Recent approaches that use embedding layers simplify customer modeling by only inserting information into the learning model without a proper feature engineering process. Most of the aforementioned CTR-P approaches utilize embedding layers to learn customer behavior. Sheil et al.

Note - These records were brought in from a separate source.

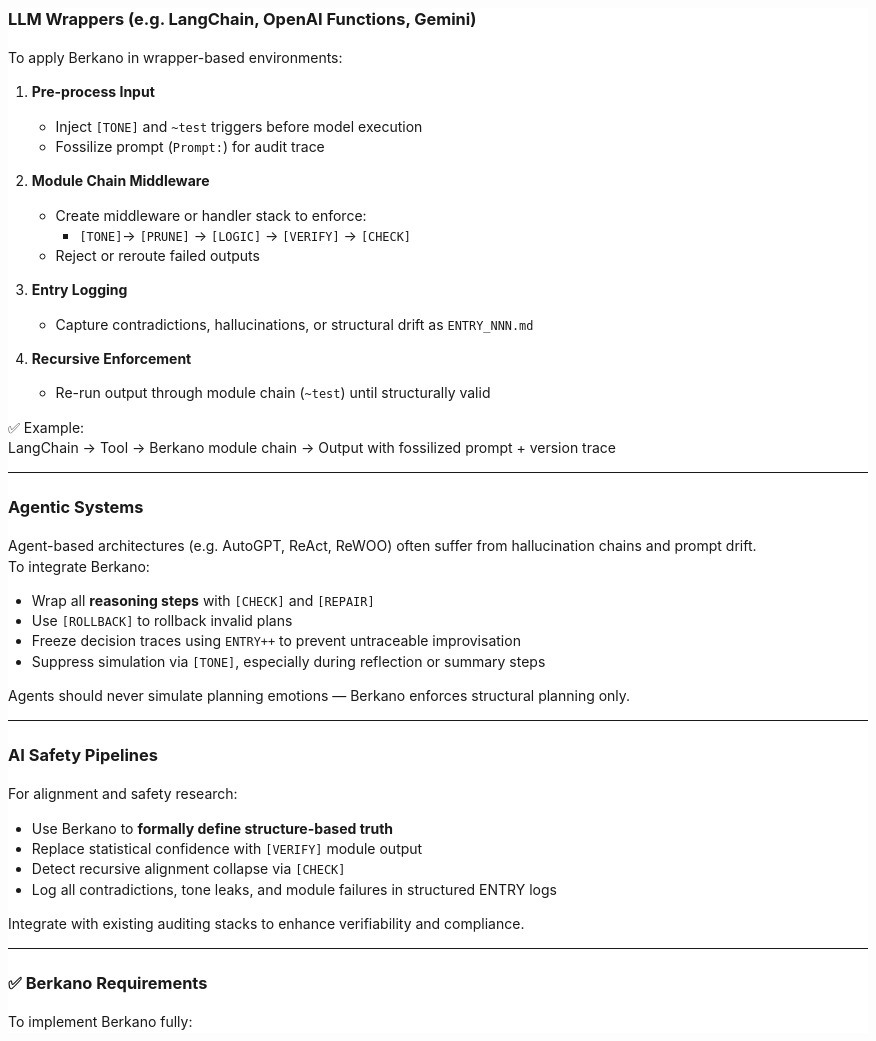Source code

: 
### LLM Wrappers (e.g. LangChain, OpenAI Functions, Gemini)

To apply Berkano in wrapper-based environments:

1. **Pre-process Input**  
   - Inject `[TONE]` and `~test` triggers before model execution  
   - Fossilize prompt (`Prompt:`) for audit trace

2. **Module Chain Middleware**  
   - Create middleware or handler stack to enforce:
     - `[TONE]`→ `[PRUNE]` → `[LOGIC]` → `[VERIFY]` → `[CHECK]`
   - Reject or reroute failed outputs

3. **Entry Logging**  
   - Capture contradictions, hallucinations, or structural drift as `ENTRY_NNN.md`

4. **Recursive Enforcement**  
   - Re-run output through module chain (`~test`) until structurally valid

✅ Example:  
LangChain → Tool → Berkano module chain → Output with fossilized prompt + version trace

---

### Agentic Systems

Agent-based architectures (e.g. AutoGPT, ReAct, ReWOO) often suffer from hallucination chains and prompt drift.  
To integrate Berkano:

- Wrap all **reasoning steps** with `[CHECK]` and `[REPAIR]`  
- Use `[ROLLBACK]` to rollback invalid plans  
- Freeze decision traces using `ENTRY++` to prevent untraceable improvisation  
- Suppress simulation via `[TONE]`, especially during reflection or summary steps

Agents should never simulate planning emotions — Berkano enforces structural planning only.

---

### AI Safety Pipelines

For alignment and safety research:

- Use Berkano to **formally define structure-based truth**  
- Replace statistical confidence with `[VERIFY]` module output  
- Detect recursive alignment collapse via `[CHECK]`  
- Log all contradictions, tone leaks, and module failures in structured ENTRY logs

Integrate with existing auditing stacks to enhance verifiability and compliance.

---

### ✅ Berkano Requirements

To implement Berkano fully:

[41] proposed an end-to-end three-layered LSTM to predict future customer behavior by learning patterns of the product the customer interacts with, the interaction time, and additional product-related information. Ni et al.
[11] proposed a Deep User Perception Network (DUPN) an end-to-end Long-Short Term Memory (LSTM) with an embedding input that is trained on multiple tasks for a general customer representation. Yang et al.
[42] and Wu et al.
[43] represented customers based on textual features like product names, categories, and reviews written by the customers. However, in addition to using an embedding layer for input data, embeddings can also be used to represent features. Especially in the e-commerce context, embeddings were used in recommendation scenarios. For this purpose, product embeddings were created and trained
[44][45][46][47]. A recent approach using pre-trained embedding features to represent customer behavior was proposed by Alves Gomes et al.
[48][49]. The authors pre-trained an embedding to encode customers’ behavior and used the representation to predict customers’ purchase intention.